Looking and comparing the pcaps from snmpbulkwalk and snmp_exporter they look the same up until the device sends what Wireshark considers to be an invalid SNMP packet. The failing OID is CPQPOWER-MIB::breakerPercentLoad.1.5 or .1.3.6.1.4.1.232.165.2.3.2.1.4.1.5 and that is with max-repetitions 25 apparently on the border between requests.
Simple Network Management Protocol
version: v2c (1)
community: [xxx]
data: get-response (2)
get-response
request-id: -1851290032
error-status: noError (0)
error-index: 24
variable-bindings: 25 items
1.3.6.1.4.1.232.165.2.3.2.1.4.1.5:
Object Name: 1.3.6.1.4.1.232.165.2.3.2.1.4.1.5 (iso.3.6.1.4.1.232.165.2.3.2.1.4.1.5)
Integral value is zero-length
[Expert Info (Note/Undecoded): Integral value is zero-length]

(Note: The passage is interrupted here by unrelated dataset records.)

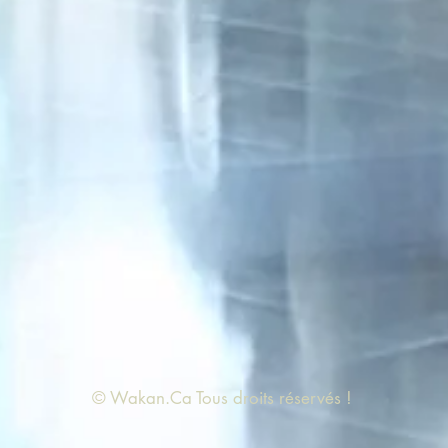
© Wakan.Ca Tous droits réservés !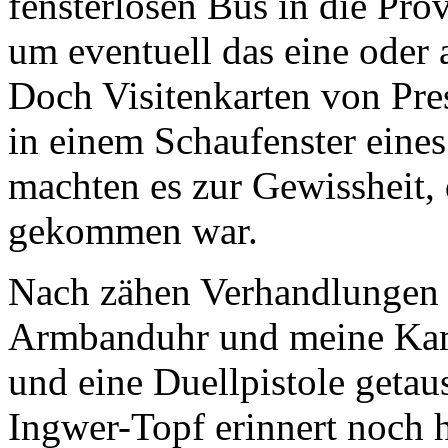
fensterlosen Bus in die Pr
um eventuell das eine oder
Doch Visitenkarten von Press
in einem Schaufenster eines
machten es zur Gewissheit, 
gekommen war.
Nach zähen Verhandlungen h
Armbanduhr und meine Kame
und eine Duellpistole getau
Ingwer-Topf erinnert noch h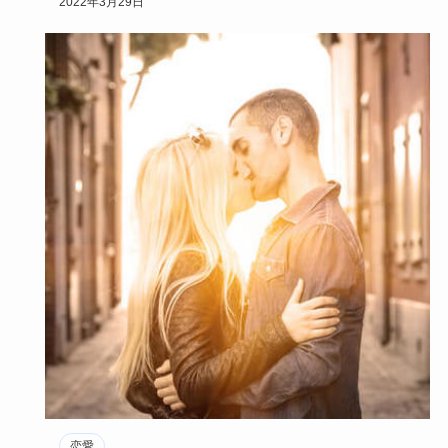
2022年3月29日
恋愛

[Integral value is zero-length]
[Severity level: Note]
[Group: Undecoded]
Comparing the behavior on this packet with snmpbulkwalk it seems like snmp_exporter claims to be able to process this packet and does not error out, while snmpbulkwalk sees it as an issue and retries the fetch (which returns the same broken response) and eventually reports this as a timeout.
Here is the relevant output (IMO) of snmpbulkwalk -DALL:
trace: snmp_parse_var_op(): snmp.c, 164:
dumph_recv: Name
dumpx_recv: 06 10 2B 06 01 04 01 81 68 81 25 02 03 02 01 04
01 05
dumpv_recv: ObjID: CPQPOWER-MIB::breakerPercentLoad.1.5
trace: snmp_pdu_parse(): snmp_api.c, 4515:
dumph_recv: Value
trace: _sess_process_packet(): snmp_api.c, 5249:
sess_process_packet: received message id#0 reqid#706927312 len 555
trace: _sess_process_packet(): snmp_api.c, 5252:
sess_process_packet: parse fail
trace: snmp_sess_select_info2_flags(): snmp_api.c, 6051:
sess_select: for all sessions: 3 (to in 2279843.432377 sec)

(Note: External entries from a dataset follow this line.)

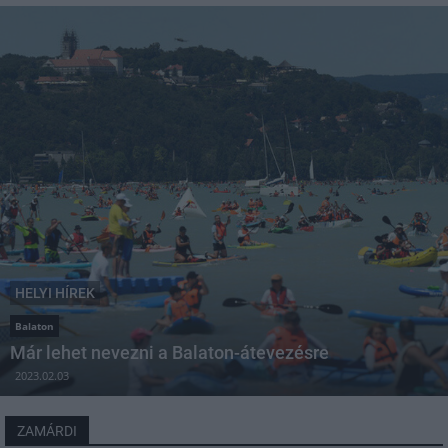
HELYI HÍREK
Balaton
Már lehet nevezni a Balaton-átevezésre
2023.02.03
ZAMÁRDI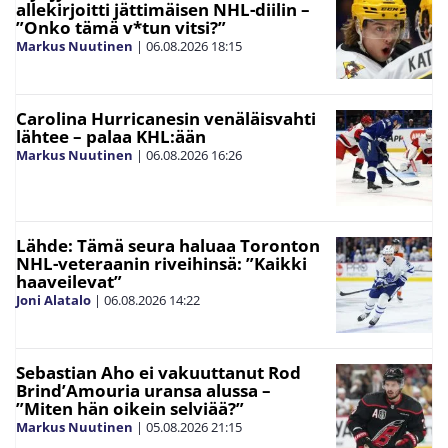
allekirjoitti jättimäisen NHL-diilin –
”Onko tämä v*tun vitsi?”
Markus Nuutinen
|
06.08.2026
18:15
Carolina Hurricanesin venäläisvahti
lähtee – palaa KHL:ään
Markus Nuutinen
|
06.08.2026
16:26
Lähde: Tämä seura haluaa Toronton
NHL-veteraanin riveihinsä: ”Kaikki
haaveilevat”
Joni Alatalo
|
06.08.2026
14:22
Sebastian Aho ei vakuuttanut Rod
Brind’Amouria uransa alussa –
”Miten hän oikein selviää?”
Markus Nuutinen
|
05.08.2026
21:15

verbose:sess_select: timer due in 0.765869 sec
verbose:sess_select: setting timer to 0.765869 sec, clear block (was 1)
trace: snmp_synch_input(): snmp_client.c, 183:
snmp_synch: Response (ReqID: 706927312 - Cmd 165)
Timeout: No Response from 172.18.0.10
https://github.com/rknall/wireshark/blob/aeab984510c521fbef9346aa604ea7e2b88dd41c/asn1/snmp/packet-snmp-template.c#L983 is where that's coming from, so this sounds like a bug upstream. Though I can also see how treating that as a 0 might be valid, I've not had to dig into this level of X509 detail on an SNMP issue before.

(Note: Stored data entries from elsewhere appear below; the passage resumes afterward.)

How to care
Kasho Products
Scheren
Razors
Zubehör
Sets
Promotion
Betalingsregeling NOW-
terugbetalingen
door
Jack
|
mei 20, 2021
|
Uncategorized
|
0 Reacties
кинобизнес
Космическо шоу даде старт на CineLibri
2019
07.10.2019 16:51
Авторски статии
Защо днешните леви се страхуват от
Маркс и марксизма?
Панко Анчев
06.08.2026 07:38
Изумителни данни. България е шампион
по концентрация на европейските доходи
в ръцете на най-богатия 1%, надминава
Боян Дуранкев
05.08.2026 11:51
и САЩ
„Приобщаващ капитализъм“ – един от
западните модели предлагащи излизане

https://github.com/soniah/gosnmp/blob/60a0d22031649a67c07b71d8ed989b135a5f9715/helper.go#L533 is the relevant bit of upstream code. Someone would need to dig into the SNMP/X509 spec to see if this is invalid, and then address it upstream.
Am I correct in reading that you consider this only a device bug, and you're not concerned about the difference in operation between NetSNMP and snmp_exporter? I thought that would be the major concern -- mis-parsing invalid data and presenting it as correct.
Having casually browsed around SNMP BER encoding it definitely seems like zero-length encoding is not valid.
Anyway, this is the limit of how much time I will spend on the issue - I'll leave it to you authors of snmp_exporter to decide the next steps. I'm willing to provide pcap dumps if requested, but they contain potential sensitive data so it would have to be a request in that case.
The device here has a bug anyway.
It's also possible that our upstream has a bug, can you point me to the relevant docs?
The ones I looked at are:
- X.690 section 8.3.1 "Encoding of an integer value"
- Some discussion here
- Cross-reference that X.690 is listed as used for SNMP
- Sun BER encoding docs listing NULL as a zero-length possibility, but the type Integer is >0 length.
- Let's Encrypt on ASN.1 and BER and INTEGERS specifically
Thanks, that looks fairly clear. I've filed an issue upstream.
The upstream issue has been resolved. Once we bump the Go modules, we can cut a new release.